Mário Sérgio
Alguns pontos do nosso planeta têm baixíssima densidade demográfica por razões climáticas, como é o caso dos polos glaciais, dos tórridos ou altamente salinizados desertos, como o Saara na África e o Salar de Uyuni, na Bolívia. Também há regiões inóspitas em decorrência, por exemplo, de vazamentos radioativos, que as torna, mesmo temporariamente, arriscadas à saúde e à preservação da vida. Portanto, devem ser evitadas. Há casos recentes, bastante divulgados pelas mídias, na Rússia e no Japão. E, mais antigo um pouco, já quase esquecido, o incidente com Césio-157, de Goiânia, Brasil, ainda que a área afetada fosse bem menor que os estrangeiros.
Curiosamente, o termo “desertar” que em princípio deveria aludir a um direcionamento ao deserto, na verdade indica a fuga de obrigações militares, especialmente em tempos conflagrados, abandono do dever.
A falta de sentido, de estímulo, de relações, torna a vida vazia, como na poesia de Olavo Bilac, mais conhecida na versão de L Ramos G, em castelhano, “Solar Desierto”. A longa busca solitária por aquilo que torna o viajante humano, pode encontrar um doloroso vácuo; uma casa deserta.
Também a vida pode se tornar deserto, quando morrem os sonhos, quando não se tem mais esperanças, quando projetos e planos se perdem no tempo e, às vezes, até das lembranças.
Trazemos o tema para levantar uma questão importante para as PcD. Recentemente uma senhora muito culta, mãe, pedagoga, escritora e cadeirante, depois de algum tempo fora do mercado de trabalho em consequência de longo tratamento de saúde, foi nomeada para o cargo de recepcionista num grande estádio, no DF. É bem verdade que a sua qualificação estava muito além das exigências comuns ao preenchimento desta vaga.

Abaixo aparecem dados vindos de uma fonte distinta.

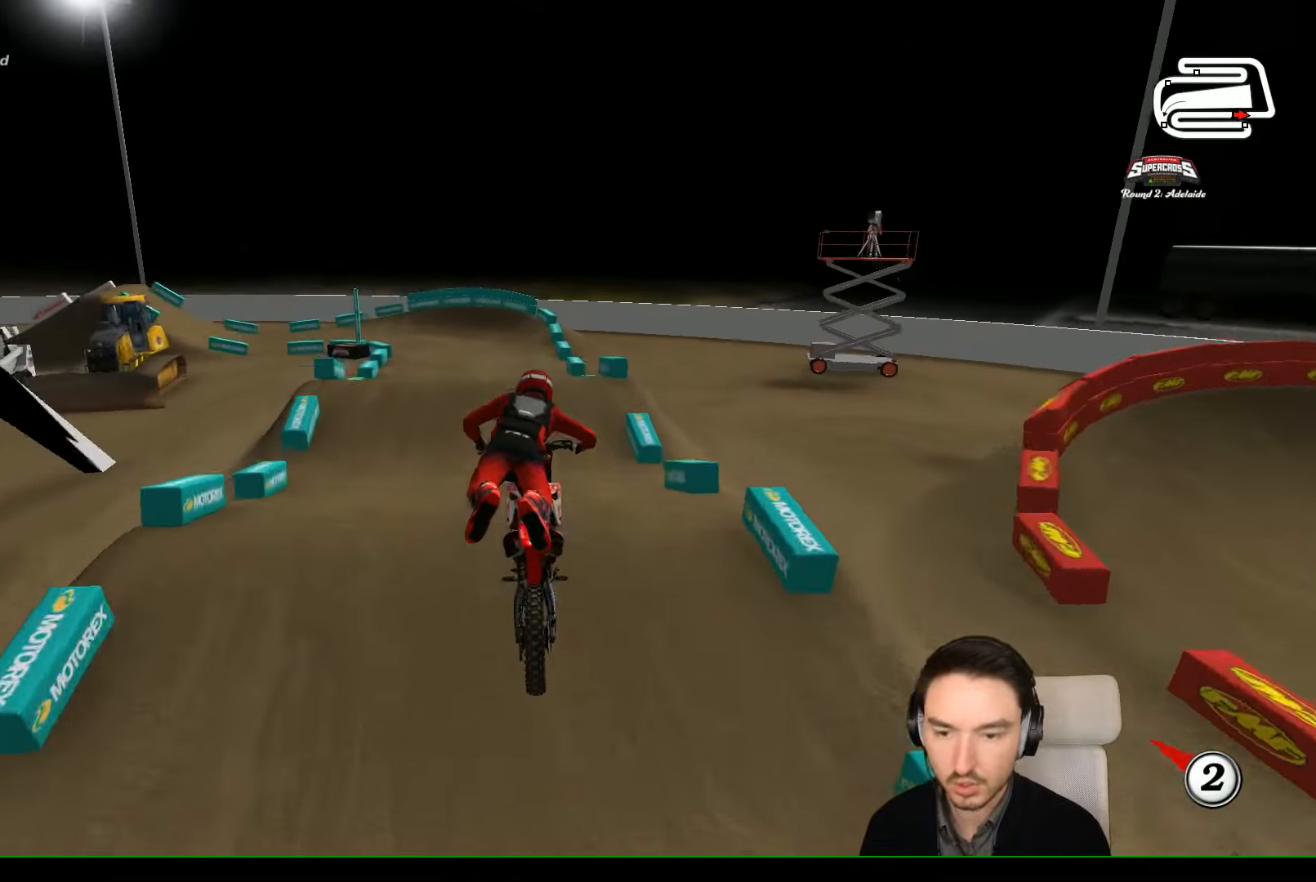
{"dt_ms": 500, "buttons": [], "left_stick": "center", "events": [[133, "R2", "up"]]}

Usando uma expressão bem mineira, “a cavalo dado não se olha os dentes”. O que implica dizer que a “oportunidade”, não deveria ser dispensada, afinal, retornar ao mercado seria o primeiro passo para a retomada até que pudesse dispor de seu grande talento e potencial ao nível de suas competências. A remuneração parecia afronta: apenas três quartos de um salário mínimo. Ainda assim, houve quem se indispusesse, por razões torpes, como a imagem de uma PcD cadeirante na recepção do edifício, ou o seu franco sotaque nordestino. A meu ver, são atributos que elucidam importantes atos de cidadania para a entidade; mas a eles, incomodou. É estranho observar como ainda há pessoas, inclusive em cargos de mando, com mentalidade tão tacanha e preconceituosa. Pessoas que, pelas vendas escuras da ignorância, não conseguem ver o mundo para além de suas próprias deficiências sociais, morais e humanas. Chefetes com síndrome do pequeno poder, de aura arenosa, de alma vazia e vida desértica.
Gente com tamanha arrogância que se precipitam em tentar lançar os outros ao subespaço das carências.

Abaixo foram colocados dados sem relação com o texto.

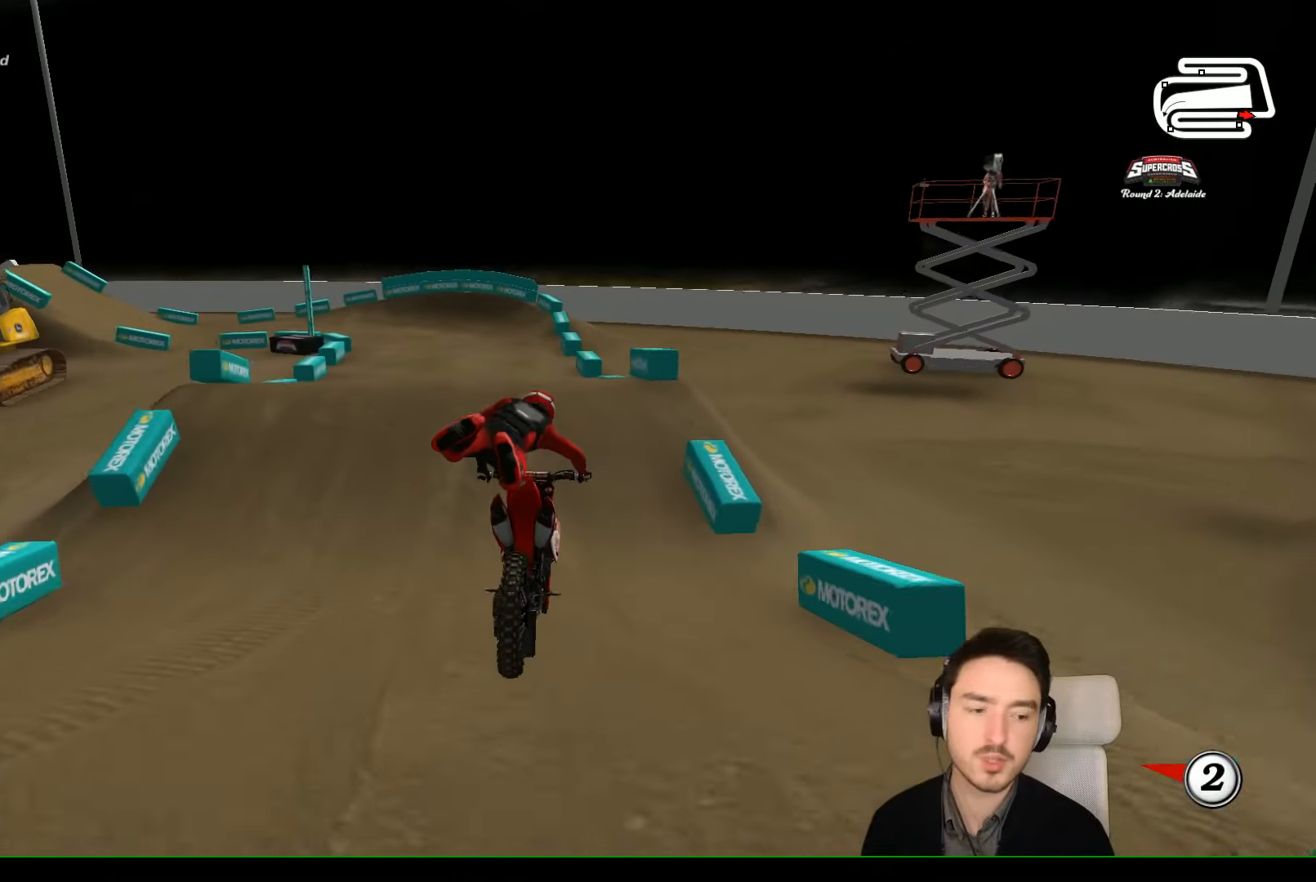
{"dt_ms": 500, "buttons": ["L2"], "left_stick": "center", "events": [[33, "L2", "down"]]}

Para muitas PcD, resta a dor de se ver alijado de oportunidades e sucessos, apesar de suas habilidades e conhecimentos, do amor que são capazes de dispor aos outros através de seu empenho e dedicação.
Um dia, talvez, o saber surpreenderá com flores tanto deserto.
Excelente reflexão e um enfrentamento a realidade, de que muitos vivem ainda a margem da sociedade, em virtude de alguma deficiência física e enfrentam barreiras, quase intransponíveis de pessoas, que deveriam ser sensíveis a essa causa, tão humana..
Parabéns, por abordar esse tema, tão vigente…
Obrigado, Valquírio.
Abraços.
Só resta abraçar fazendo alguns momentos mais ternos.
Com certeza, Keila.
Valeu.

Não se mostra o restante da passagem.